[What this task involves]
Starting at the line with "focal_35mm: 87" and ending at the line with "exposure_s: 1/100", print exactly the lines of the entries below. Pictures do not belong in the copy.
___ Source information ___
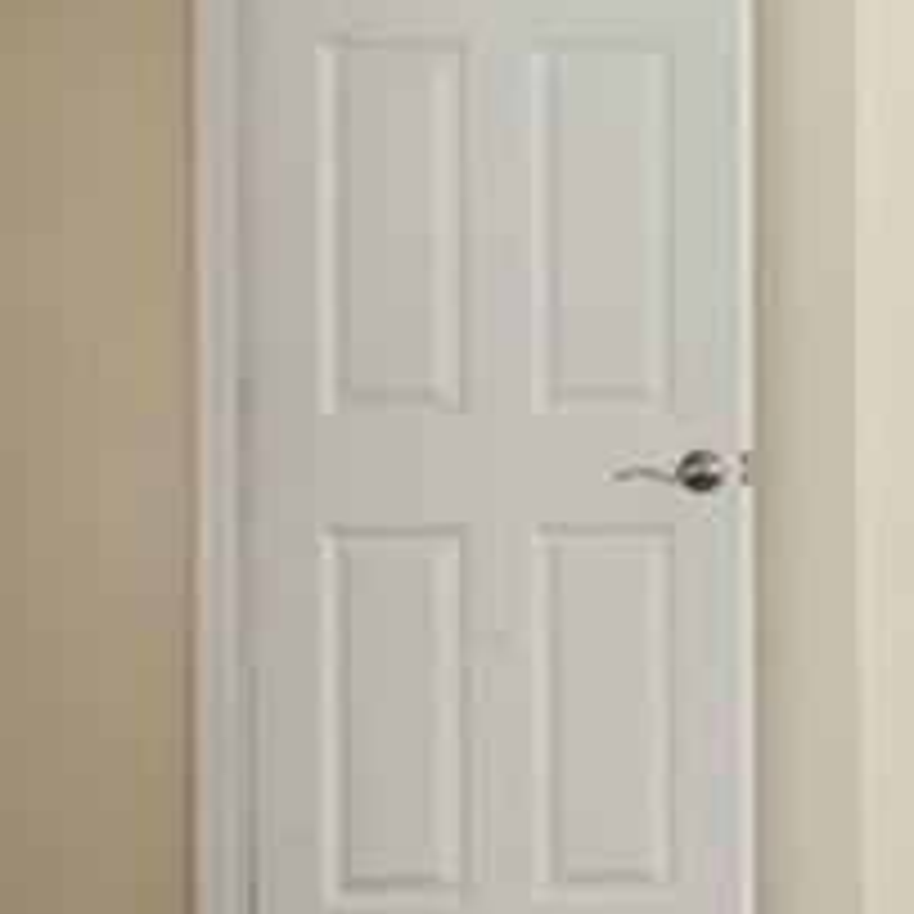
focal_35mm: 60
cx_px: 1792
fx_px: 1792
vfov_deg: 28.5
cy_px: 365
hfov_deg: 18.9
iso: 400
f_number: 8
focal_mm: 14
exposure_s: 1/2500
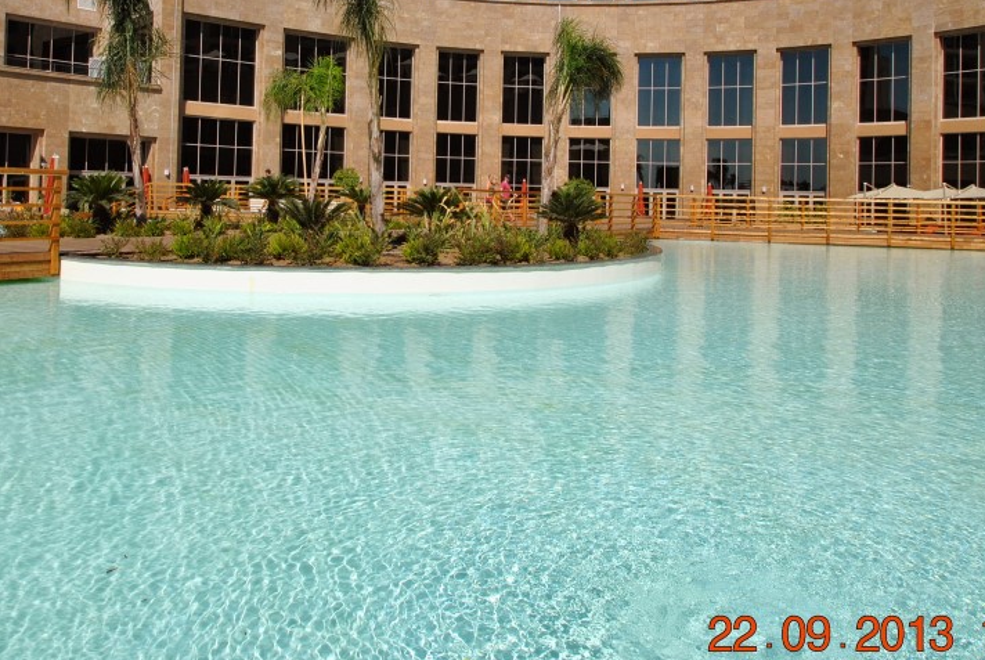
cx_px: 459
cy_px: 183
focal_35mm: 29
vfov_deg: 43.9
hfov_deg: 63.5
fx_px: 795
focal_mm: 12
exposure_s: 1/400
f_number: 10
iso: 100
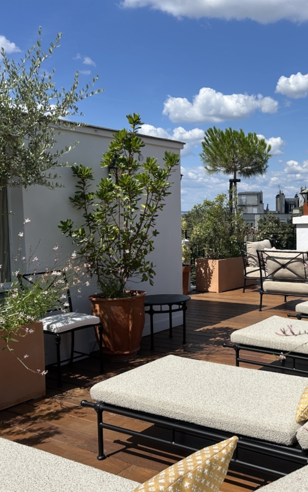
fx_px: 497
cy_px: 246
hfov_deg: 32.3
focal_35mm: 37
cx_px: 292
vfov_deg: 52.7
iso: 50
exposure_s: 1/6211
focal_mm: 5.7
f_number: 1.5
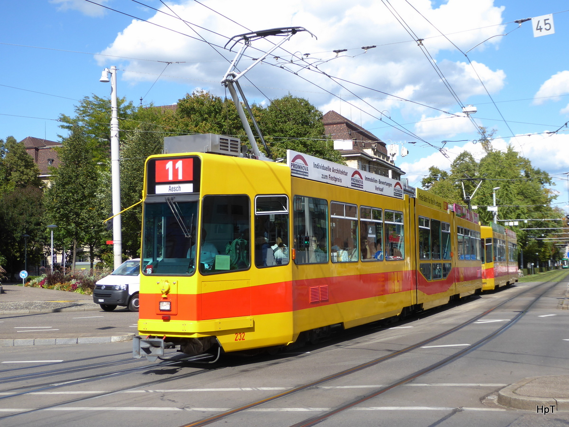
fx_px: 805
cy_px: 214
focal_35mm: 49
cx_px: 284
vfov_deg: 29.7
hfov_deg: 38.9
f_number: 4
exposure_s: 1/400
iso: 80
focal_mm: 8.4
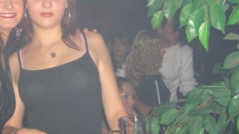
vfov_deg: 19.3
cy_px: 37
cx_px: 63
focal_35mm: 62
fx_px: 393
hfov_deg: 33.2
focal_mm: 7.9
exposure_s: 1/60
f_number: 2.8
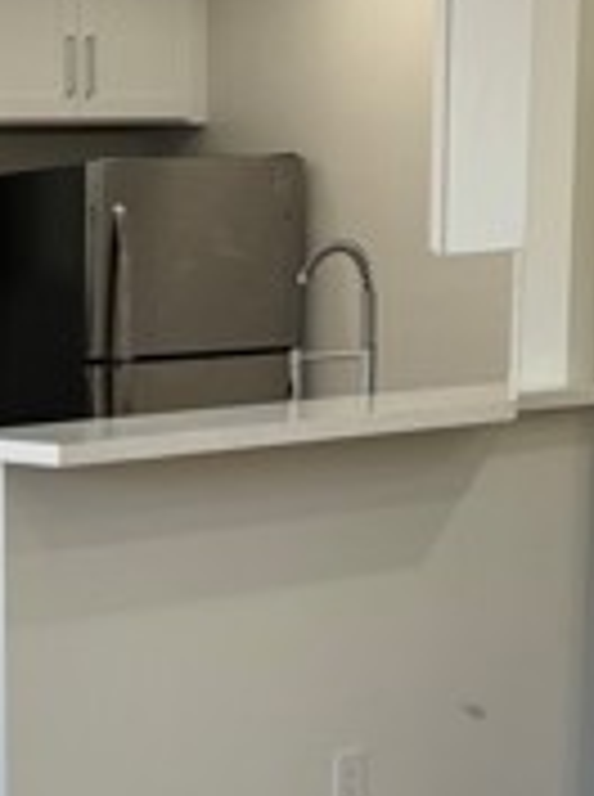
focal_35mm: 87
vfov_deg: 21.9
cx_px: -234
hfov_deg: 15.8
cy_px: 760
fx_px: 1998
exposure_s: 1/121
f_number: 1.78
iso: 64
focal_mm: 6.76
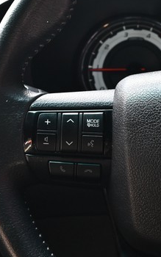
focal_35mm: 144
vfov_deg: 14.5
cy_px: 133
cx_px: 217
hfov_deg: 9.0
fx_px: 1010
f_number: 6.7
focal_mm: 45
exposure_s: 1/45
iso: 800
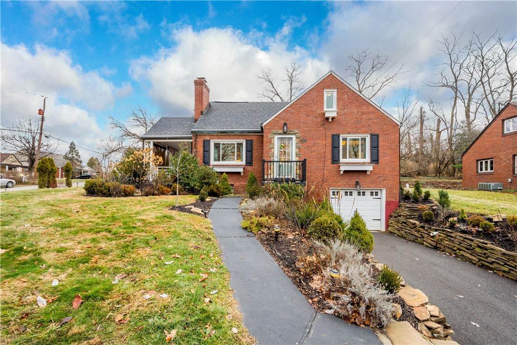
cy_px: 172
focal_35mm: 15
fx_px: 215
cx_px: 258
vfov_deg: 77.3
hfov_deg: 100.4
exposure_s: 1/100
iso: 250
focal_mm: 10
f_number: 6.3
___
[Task output]
focal_35mm: 87
vfov_deg: 21.9
cx_px: -234
hfov_deg: 15.8
cy_px: 760
fx_px: 1998
exposure_s: 1/121
f_number: 1.78
iso: 64
focal_mm: 6.76
focal_35mm: 144
vfov_deg: 14.5
cy_px: 133
cx_px: 217
hfov_deg: 9.0
fx_px: 1010
f_number: 6.7
focal_mm: 45
exposure_s: 1/45
iso: 800
cy_px: 172
focal_35mm: 15
fx_px: 215
cx_px: 258
vfov_deg: 77.3
hfov_deg: 100.4
exposure_s: 1/100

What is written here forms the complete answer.